Capítulo 6

Júpiter sufre una decepción

—¡Hombre! ¡Por fin aparecéis!

Tía Mathilda inspeccionó a los tres muchachos detenidamente, adoptando una severa expresión.

—Muchas veces pienso que este Patio Salvaje fue montado para que vosotros tres tuvieseis donde esconderos.

Un joven alto y de buena planta, unos años mayor que ellos, se encontraba junto a tía Mathilda. Sus cabellos, morenos, eran más bien largos; su traje gris revelaba un corte elegante, pero extraño en Rocky Beach. El joven saludó a los chicos, sonriendo, tendiéndoles seguidamente la mano.

—¿Qué tal, muchachos? Soy Ted Sandow.

Nada más curioso que aquella coincidencia de hallarse Ted Sandow en el Patio Salvaje cuando los tres amigos estaban pensando en la famosa finca y sus habitantes. Sin embargo, los Tres Investigadores supieron disimular su extrañeza. Estrecharon sucesivamente la mano que les ofreció el visitante y Júpiter puso una cara de circunstancias, dibujándose en ella un gesto revelador de la más completa inocencia.

—Me llamo Júpiter Jones —dijo el primer investigador, presentándose a sí mismo—. He aquí a Bob Andrews y Pete Crenshaw…

—Me complace mucho conoceros, amigos —repuso Ted, siempre sonriente—. Varios amigos vuestros me dijeron que erais unos muchachos interesantes. Entre ellos, un chico llamado Skinner Norris.

—¿Fue Skinny Norris quien te envió aquí? —preguntó Pete, desconcertado.

—Me dijo que os hallaría poco corrientes, para hablar con exactitud. ¿Lo sois, en realidad? Tengo verdaderos deseos de conocer a unos cuantos jóvenes americanos de ese tipo. No hay muchas oportunidades de lograr tal cosa ahí, en la finca, ¿comprendéis?

—Tú no eres americano, Ted, ¿verdad? —inquirió ahora Bob.

—Yo soy inglés… De Cambridge, exactamente. He querido hacer una visita a mi tía-abuela Sarah, de Sandow Estate. Lo cierto es que me enteré de su existencia hace unos meses tan sólo, cuando falleció mi padre. Mi abuelo, hermano de tía Sarah, murió en Francia, antes de que mi padre naciera. Al parecer, mi padre se puso en contacto con tía Sarah al comprender que le quedaba poco tiempo de vida. Ella envió una nota y aquí la tenéis.

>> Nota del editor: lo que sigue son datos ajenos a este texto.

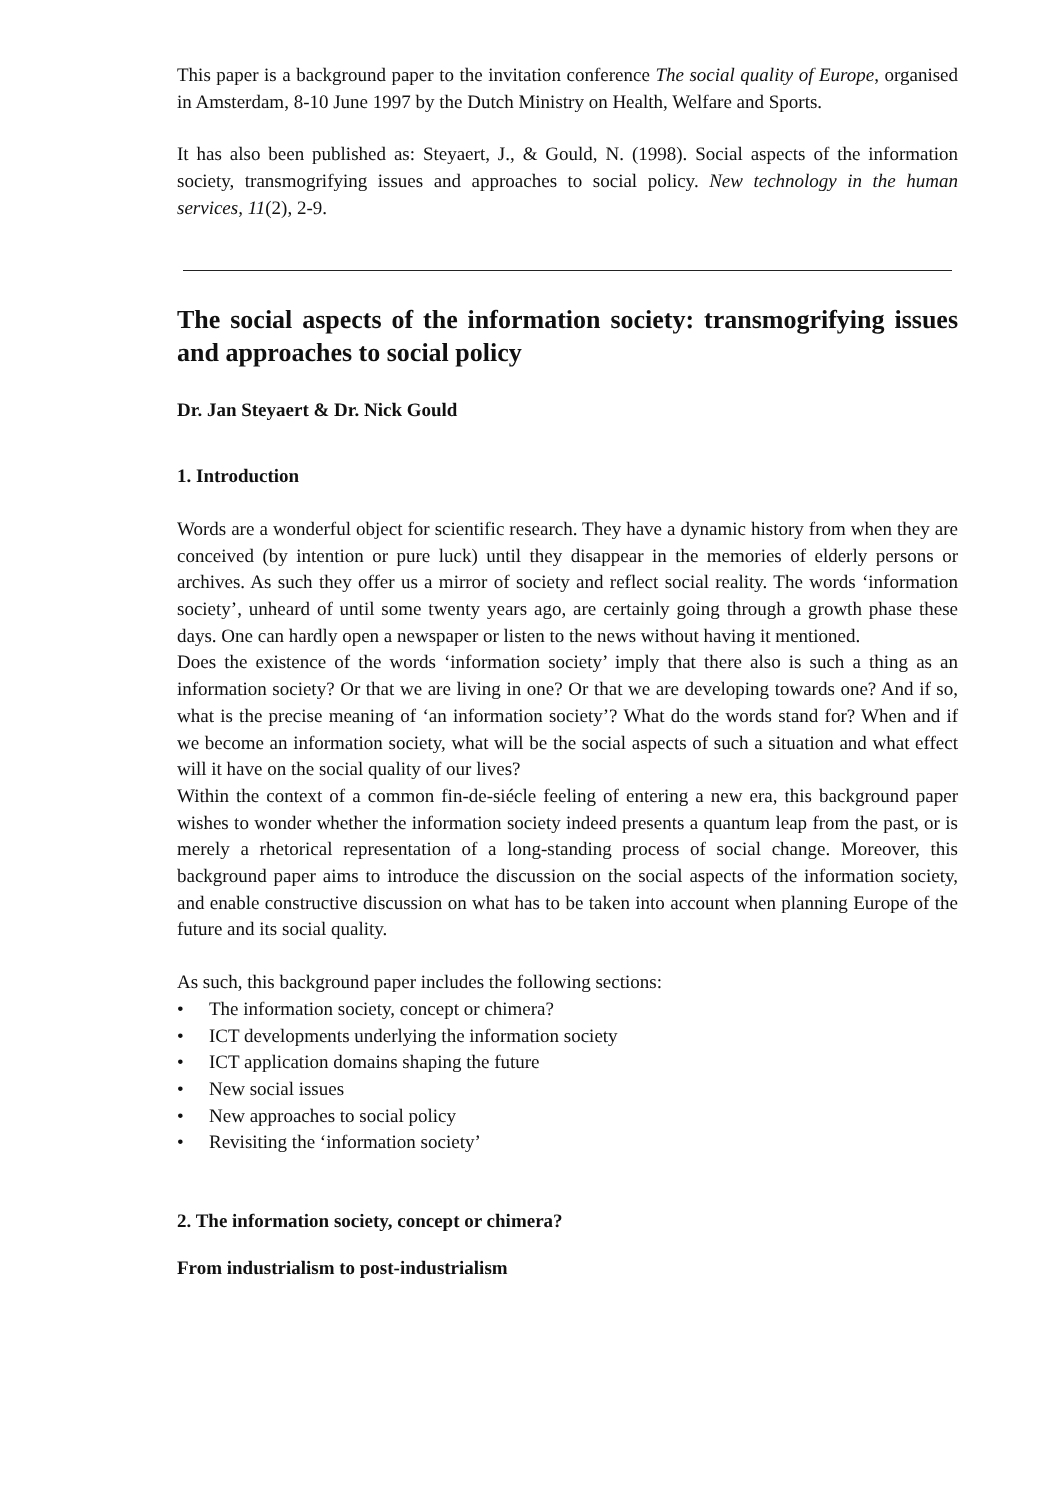This paper is a background paper to the invitation conference The social quality of Europe, organised in Amsterdam, 8-10 June 1997 by the Dutch Ministry on Health, Welfare and Sports.
It has also been published as: Steyaert, J., & Gould, N. (1998). Social aspects of the information society, transmogrifying issues and approaches to social policy. New technology in the human services, 11(2), 2-9.
The social aspects of the information society: transmogrifying issues and approaches to social policy
Dr. Jan Steyaert & Dr. Nick Gould
1. Introduction
Words are a wonderful object for scientific research. They have a dynamic history from when they are conceived (by intention or pure luck) until they disappear in the memories of elderly persons or archives. As such they offer us a mirror of society and reflect social reality. The words ‘information society’, unheard of until some twenty years ago, are certainly going through a growth phase these days. One can hardly open a newspaper or listen to the news without having it mentioned.
Does the existence of the words ‘information society’ imply that there also is such a thing as an information society? Or that we are living in one? Or that we are developing towards one? And if so, what is the precise meaning of ‘an information society’? What do the words stand for? When and if we become an information society, what will be the social aspects of such a situation and what effect will it have on the social quality of our lives?
Within the context of a common fin-de-siécle feeling of entering a new era, this background paper wishes to wonder whether the information society indeed presents a quantum leap from the past, or is merely a rhetorical representation of a long-standing process of social change. Moreover, this background paper aims to introduce the discussion on the social aspects of the information society, and enable constructive discussion on what has to be taken into account when planning Europe of the future and its social quality.
As such, this background paper includes the following sections:
• The information society, concept or chimera?
• ICT developments underlying the information society
• ICT application domains shaping the future
• New social issues
• New approaches to social policy
• Revisiting the ‘information society’
2. The information society, concept or chimera?
From industrialism to post-industrialism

Durante todo este discurso, el joven no cesó de sonreír un momento. Ted, evidentemente, era un muchacho que hablaba por los codos. Lo hacía muy rápidamente, igual que muchos ingleses, y su acento no resultaba muy fácil de identificar.

Antes de que sus oyentes tuviesen tiempo de decir nada, prosiguió diciendo:

—Bueno… tía Sarah tiene su granero lleno de viejos cachivaches, que datan de Dios sabe cuándo. Ha decidido llevar a cabo una limpieza general en la finca y desea desprenderse de ellos. Yo le sugerí la idea de que vendiera sus cosas a un chatarrero. A ella le agradó mi proposición y me encargó de la localización de uno, para entrar en tratos. Yo conocía el nombre de vuestro Patio Salvaje, pero no me pasaba lo mismo con la ciudad, por lo que me puse en relación con el abogado de tía Sarah. Él vive en Los Ángeles, así que me indicó que estableciera contacto con el hijo de un amigo suyo, Skinner Norris. Es lo que hice, y Norris me trajo aquí. Sin embargo, se negó a entrar en este lugar. Se me antojó ésta una conducta extraña.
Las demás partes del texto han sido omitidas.